Fils d’un forgeron, Roger Aubugeau, domicilié à Châtellerault, se maria à Puteaux en mai 1912 à Yvonne, Marie Gauthier puis se remaria à Châtellerault à Marguerite Reveillault en novembre 1919. Père de deux filles, l’une naquit à Puteaux en 1912, l’autre à Châtellerault en 1920.
Roger Aubugeau appartint à l’OS puis aux Francs-tireurs et partisans français (FTPF) de Châtellerault, dès avril 1941. Ouvrier à la Manufacture nationale d’armes placée sous contrôle de l’occupant pour produire pour la machine de guerre nazie, il entra en contact avec d’autres employés communistes ou sympathisants qui, dès l’automne 1940, constituèrent un embryon de résistance châtelleraudaise. Si l’information clandestine constitua leur activité première, ils effectuèrent aussi des sabotages, des collectes de fonds pour les familles d’internés, sans oublier des actes de résistance passive à portée d’un nombre plus conséquent d’ouvriers.
Roger Aubugeau participa à la diffusion de tracts et au recrutement de jeunes pour grossir les rangs des FTP de Châtellerault.
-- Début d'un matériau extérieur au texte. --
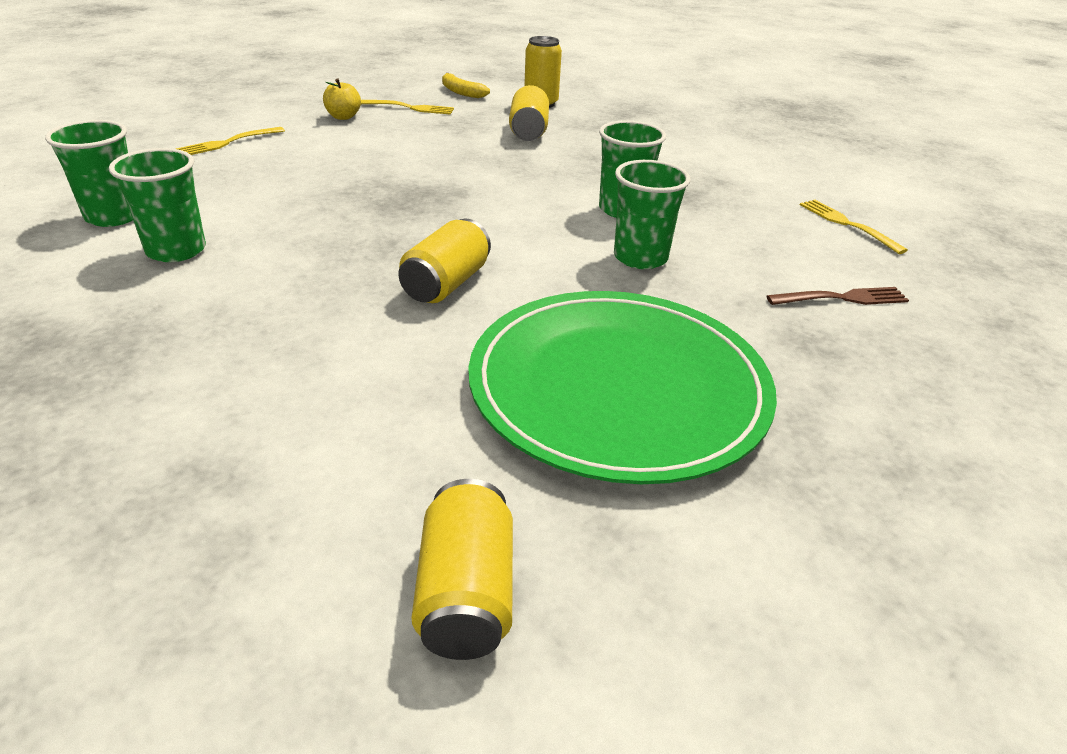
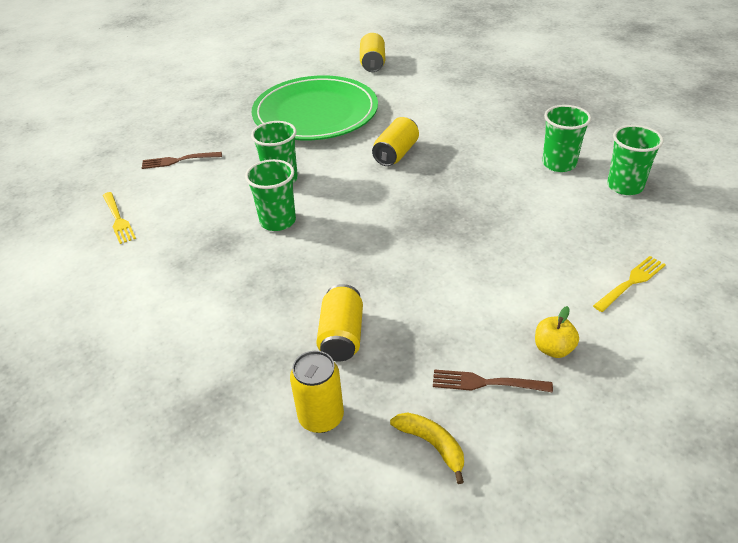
camera: 175 degrees left, 5 degrees up
yellow fork [361,100,454,115] -> brown fork [433,369,553,393]

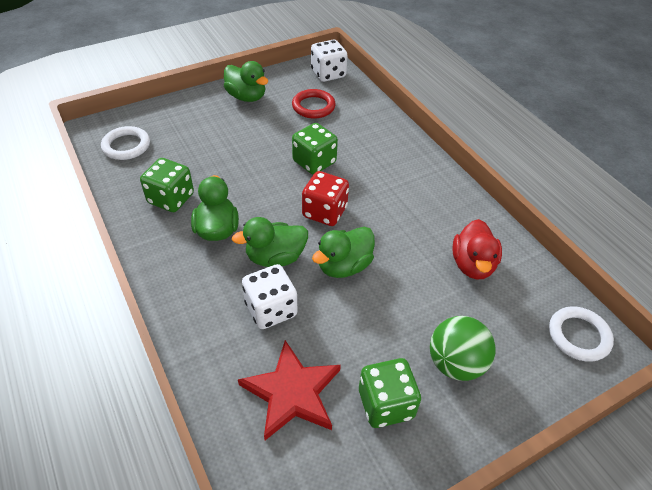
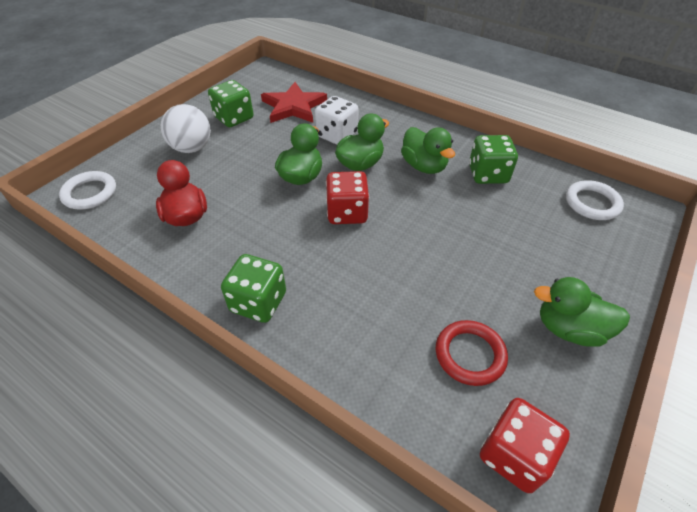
camera: 155 degrees right, 0 degrees up
green dice [292,123,338,175] -> green dice moved to [221,254,286,323]
white dice [311,40,347,82] -> red dice [480,398,570,493]
green ball [430,316,496,381] -> white ball [161,104,211,153]

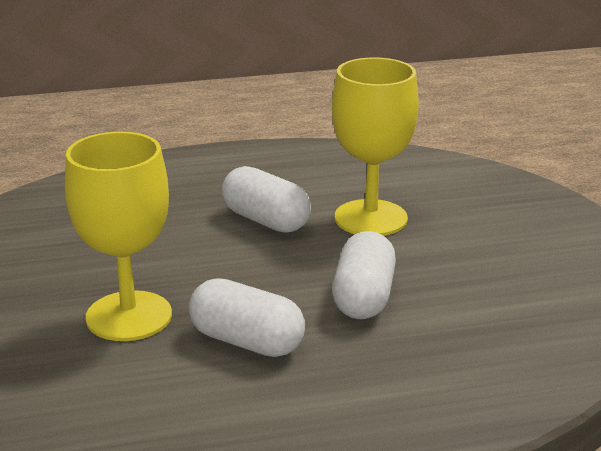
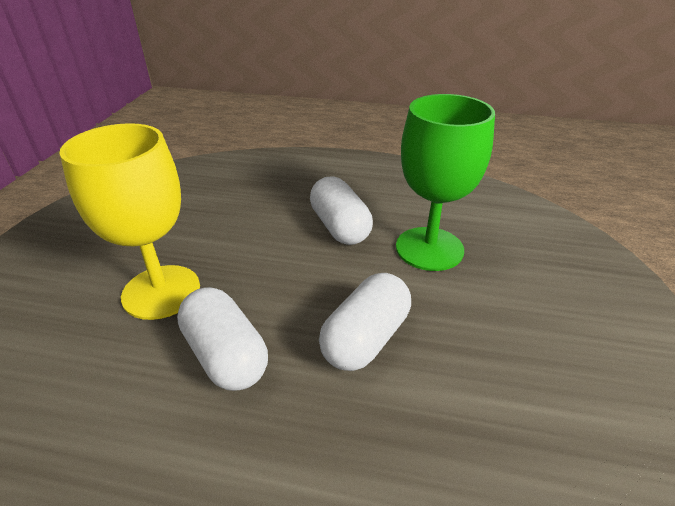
camera: 25 degrees right, 10 degrees up
yellow goblet [332,57,419,236] -> green goblet [396,94,495,271]

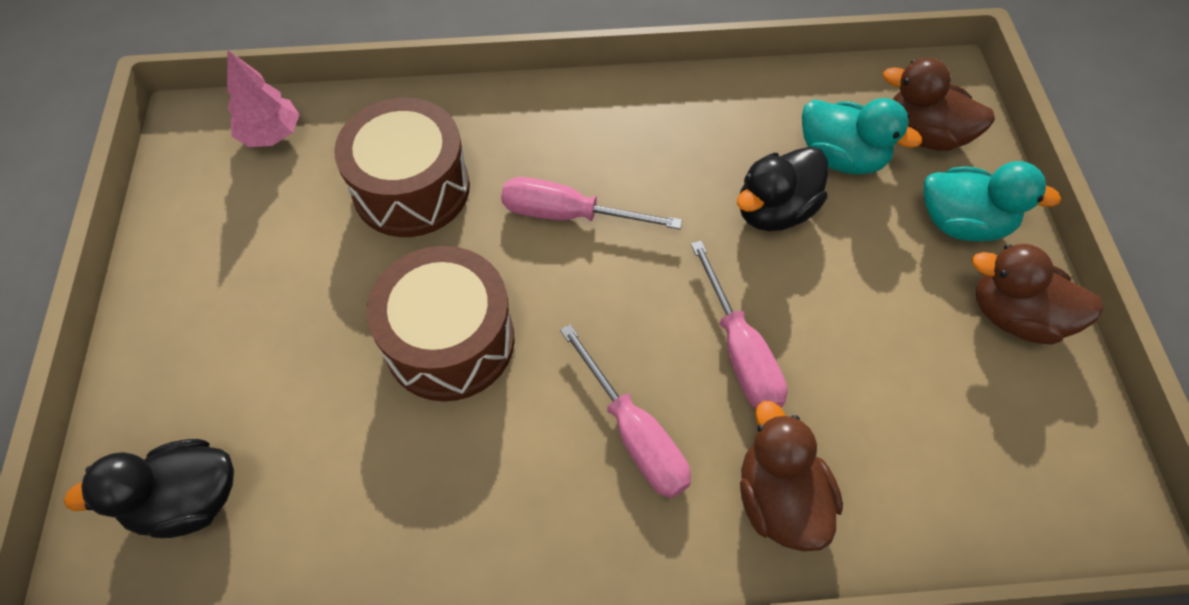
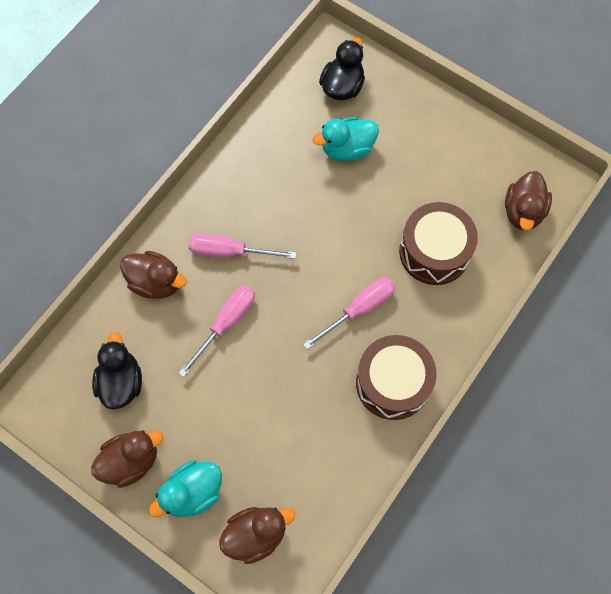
camera: 130 degrees right, 10 degrees up
pink tree [227,50,300,147] -> brown duck [505,171,552,230]
brown drum [367,246,515,401] -> brown drum moved to [356,335,437,420]
pink screwdriver [691,241,788,409] -> pink screwdriver turned 105 degrees clockwise [179,285,255,377]
black duck [737,147,828,231] -> black duck moved to [92,332,142,410]
turquoise duck [802,98,922,175] -> turquoise duck moved to [313,117,379,161]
Consécutivement à une mission de transport d’armes, il fut arrêté par la Gestapo – en même temps que Robert Gaillard – alors qu’il occupait son poste de travail à la « Manu » le 17 février 1943. Il fut arrêté « pour activités communistes et détention d’armes ».
Condamné à mort par le tribunal militaire allemand de Poitiers (FK 677) le 16 juin 1943, il a été fusillé sur le champ de tir de Biard le 19 juin 1943 avec quatre autres camarades (Jean Chiquet, Eugène Roux, Robert Gaillard et Pierre Tavernier). Fait exceptionnel, les autorités d’occupation diffusèrent dans la presse locale l’avis d’exécution de ces hommes. Il fut inhumé dans le cimetière de Buxerolles (Vienne).
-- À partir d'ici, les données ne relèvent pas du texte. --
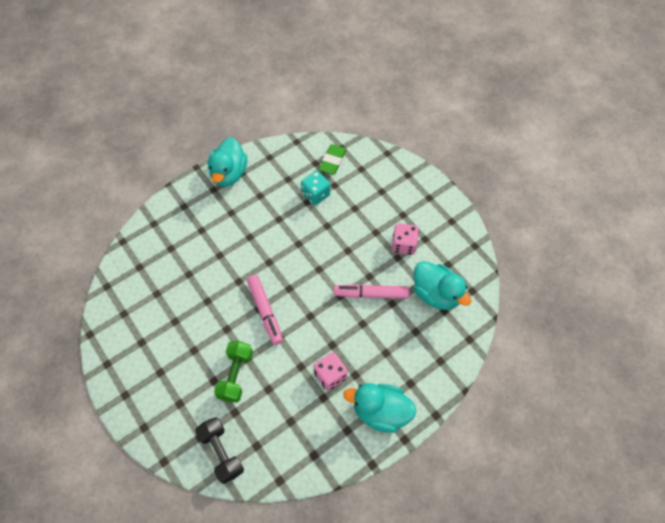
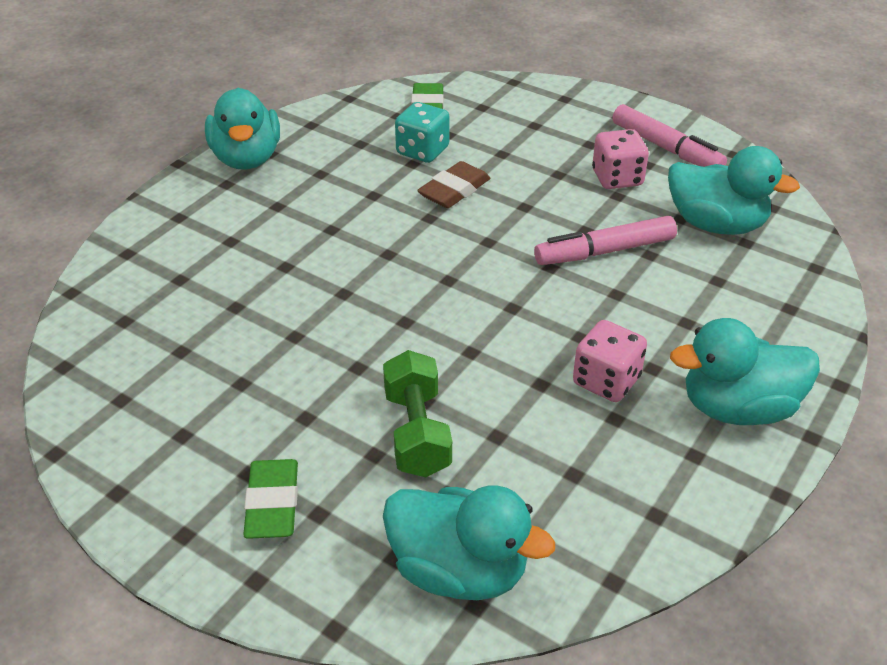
camera: 20 degrees left, 20 degrees down
black dumbbell [195,417,244,484] -> turquoise duck [383,485,555,600]
pink marker [247,275,283,345] -> pink marker moved to [612,104,727,167]
none -> green eraser [243,459,298,539]
none -> brown eraser [417,161,491,208]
À la Libération, il fut homologué sergent des Forces françaises de l’intérieur.
Son corps, avec celui de ses sept camarades de la Manu fusillés sur le champ de tir de Biard, fut rapatrié dans le carré des fusillés dans le cimetière de Châteauneuf à Châtellerault par la section locale du Parti communiste le 10 novembre 1944. Le 30 novembre 1944 furent célébrées des funérailles officielles.
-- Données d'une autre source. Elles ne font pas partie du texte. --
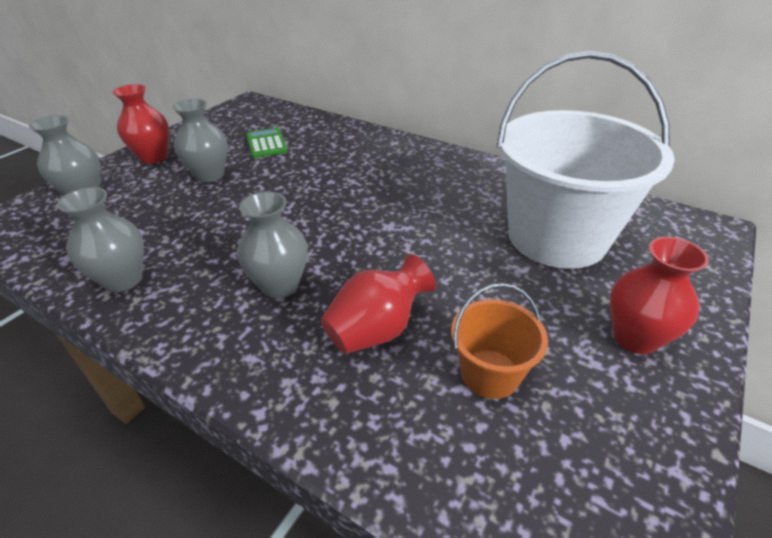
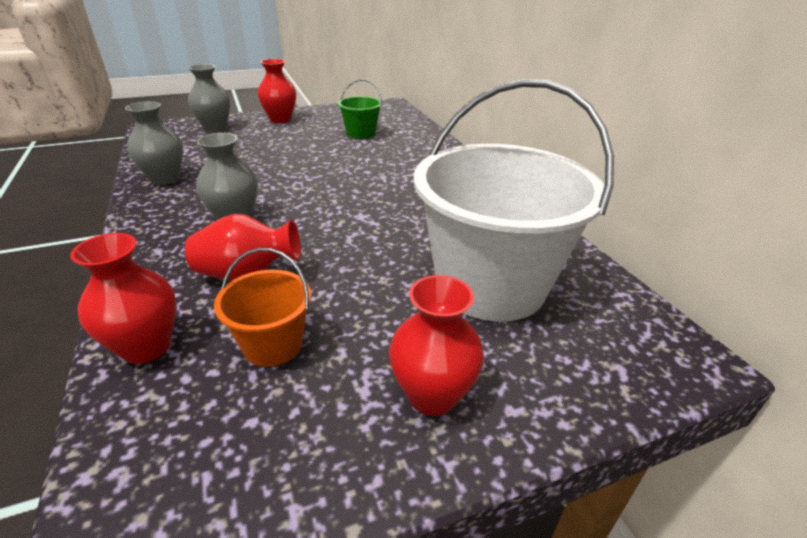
camera: 35 degrees right, 5 degrees down
grey vase [172,99,228,183] -> none
green calculator [246,128,288,158] -> green bucket [338,79,382,139]
none -> red vase [70,233,176,364]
Son nom est inscrit sur le monument érigé à la mémoire des cent vingt-huit fusillés sur le champ de tir de Biard, inauguré le 8 mai 1949, et sur le monument des martyrs de la Résistance à Châtellerault. Une rue porte son nom à Châtellerault.
Sources

SOURCES : DAVCC, Caen. – Arch. Dép. Vienne 1921W4. – Marie-Claude Albert, Châtellerault sous l’Occupation, La Crèche, Geste Éd., 2005. – Au nom de la Résistance, hommage aux 128 fusillés, coll. Centre régional « Résistance & Liberté » et MIMC Office national des anciens combattants Vienne, Poitiers, 2013.